A geometry problem by Anish Roy

Let $f(a,b,c ) = \frac{ a^2 + 2bc } { b^2 + c^2 } + \frac{ b^2 + 2ca } { c^2 + a^2 } + \frac{ c^2 + 2ab } { a^2 + b^2 }$ .

From the triangle inequality, since $a > |b - c |$ , hence $a^2 > |b-c|^2 = b^2 - 2bc + c^2 \Rightarrow a^2 + 2bc > b^2 + c^2$ . Thus $\frac{ a^2 + 2bc } { b^2 + c^2 } > 1$ .
Since this is true of all 3 terms, this establishes that $f(a,b , c) > 3$ , so 3 is a lower bound.

Now, we see that we get equality when $a = |b-c|$ , which implies that we have a degenerate triangle.
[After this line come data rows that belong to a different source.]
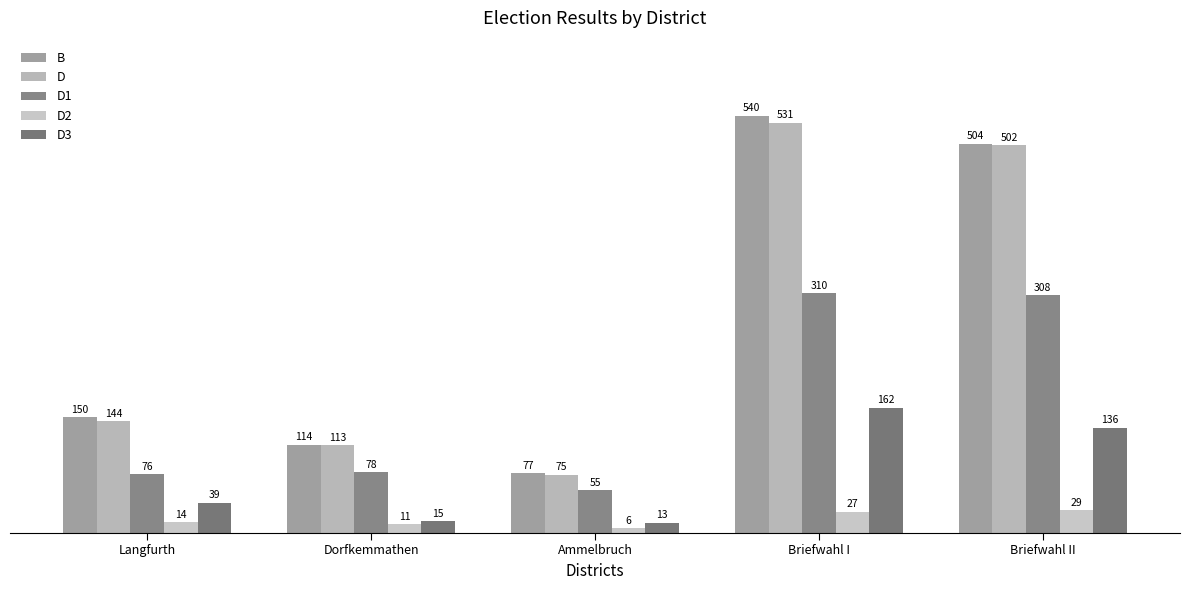

Reading left to right, extract all data points from this chart.

B: 150	114	77	540	504
D: 144	113	75	531	502
D1: 76	78	55	310	308
D2: 14	11	6	27	29
D3: 39	15	13	162	136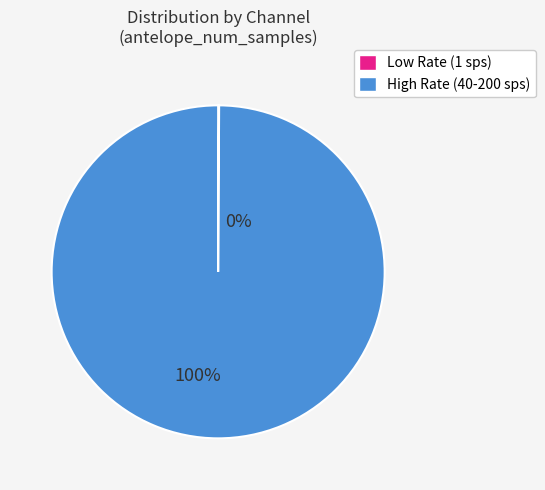

Is there any slice that represents more than half of the pie?

Yes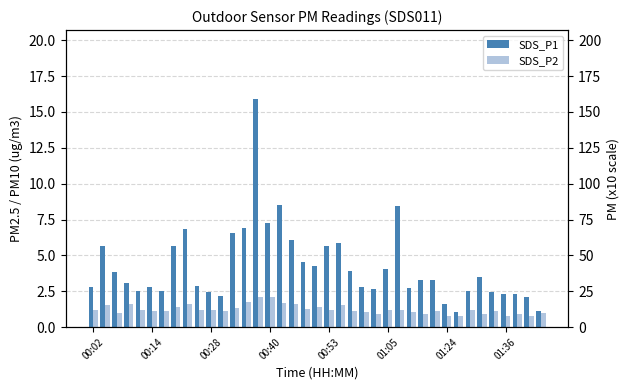

Which series has the largest total across all categories?

SDS_P1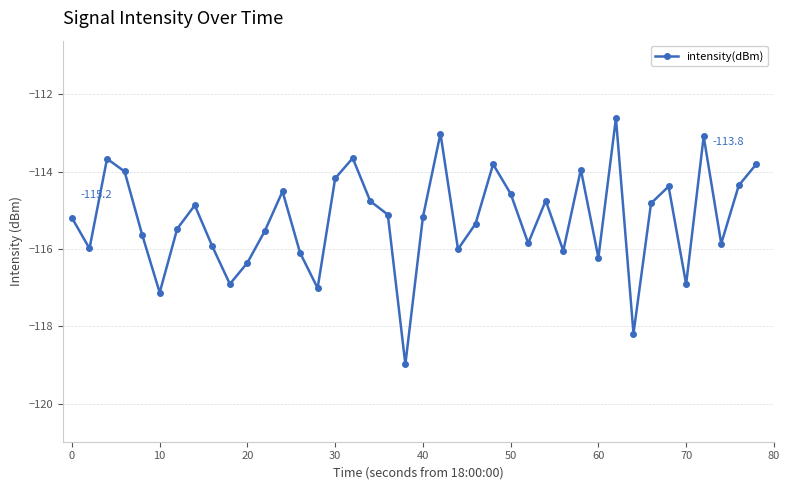

How many data points are above -115?

18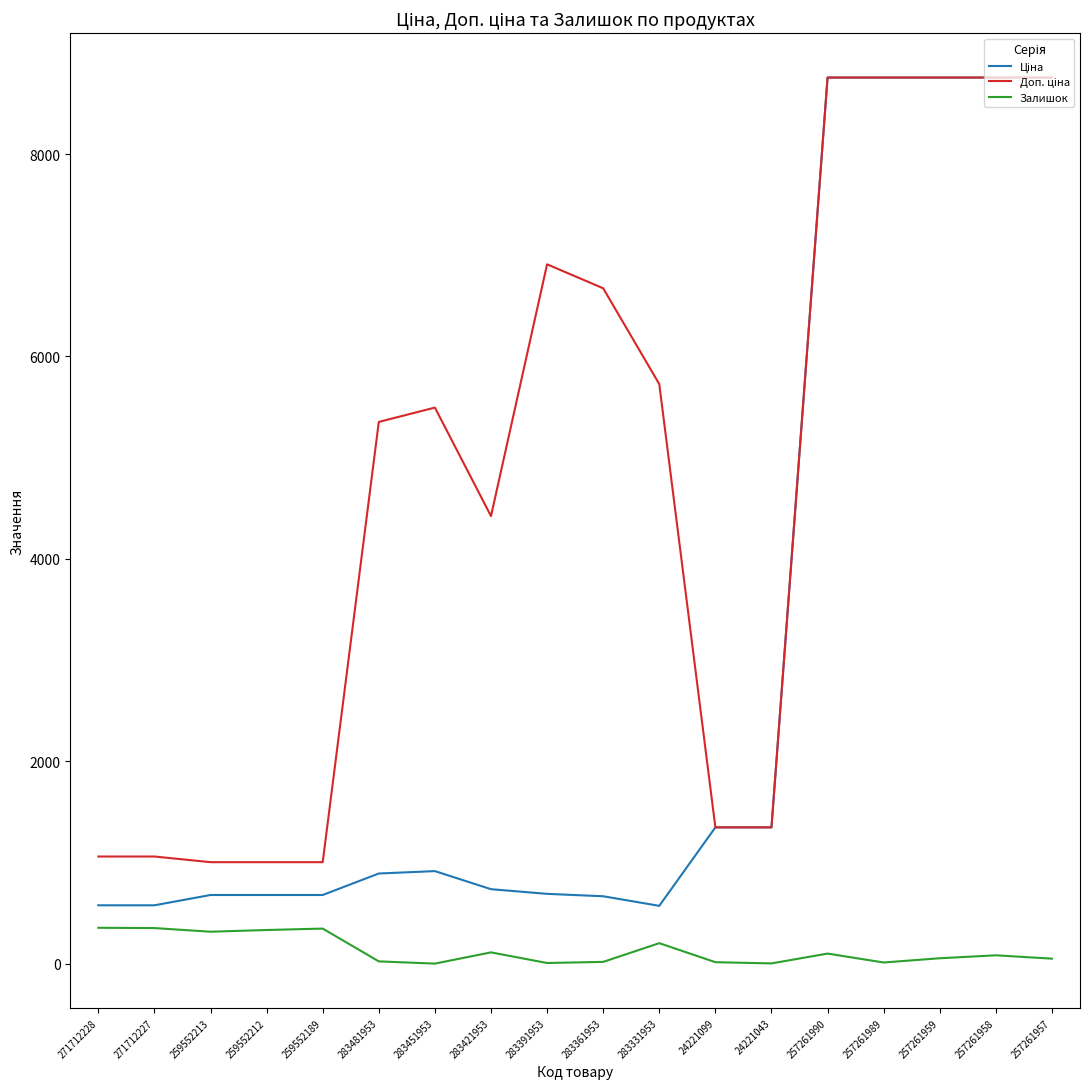

What is the total value across all series at 259552213?

2001.0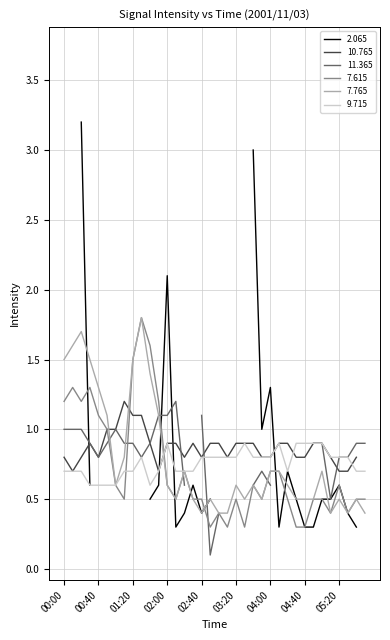

What is the minimum value for 7.765?

0.4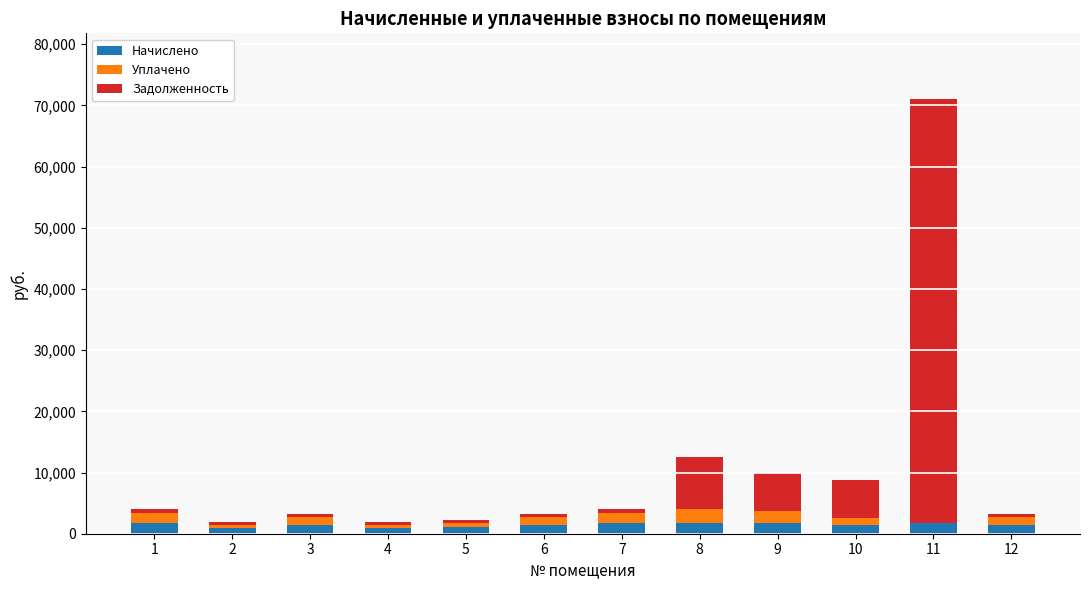

At which category is the sum across all series the highest?

11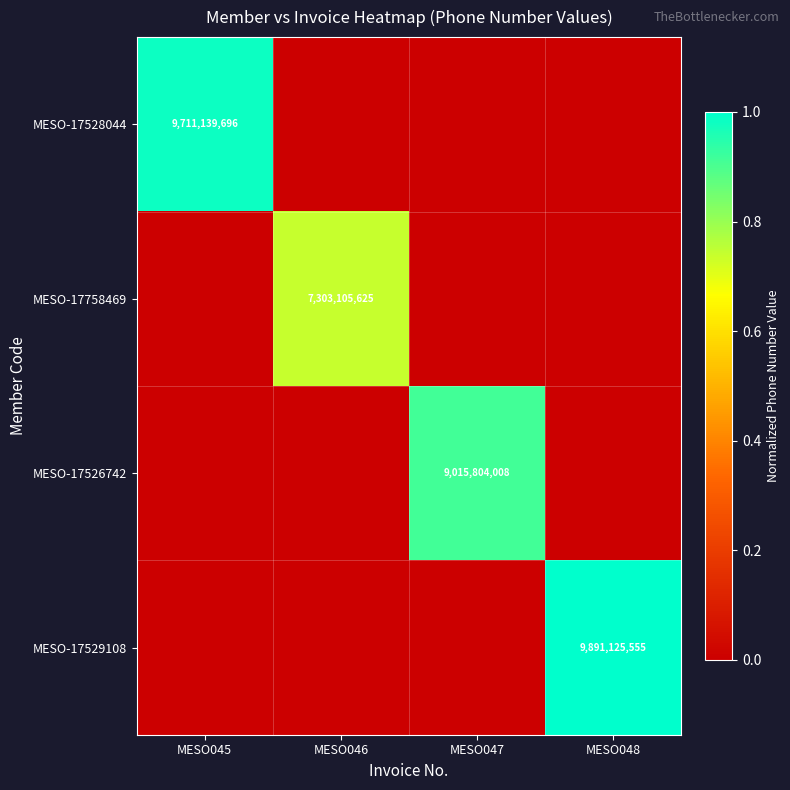

The MESO-17528044 series shows 1.7 at MESO045. True or false?

False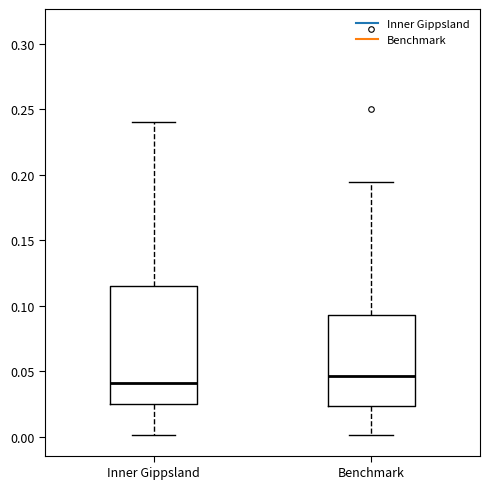

Comparing the boxes themselves (not the whiskers), which one is the tallest?

Inner Gippsland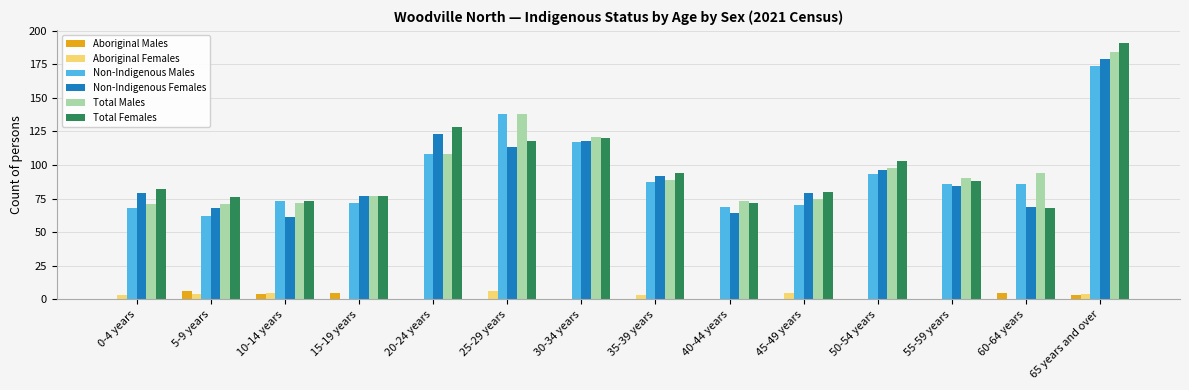

What is the maximum value shown in the chart?

191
This leads us to believe that the infimum should be 3.

Observe that $f(a, b, c)$ is a continuous function in the variable $c > 0$ . Hence, since we know that $f(1, 1, 0) = 3$ , thus for any $\epsilon > 0$ , there exists a $0 < \delta < 2$ such that $| f( 1, 1, \delta ) - 3 | < \epsilon$ . This gives us $f(1, 1, \delta ) < 3 + \epsilon$ , indicating that any number larger than 3 is not a lower bound.

Hence, 3 is the greatest lower bound. It is an infimum (as opposed to a minimum) because equality cannot be achieved.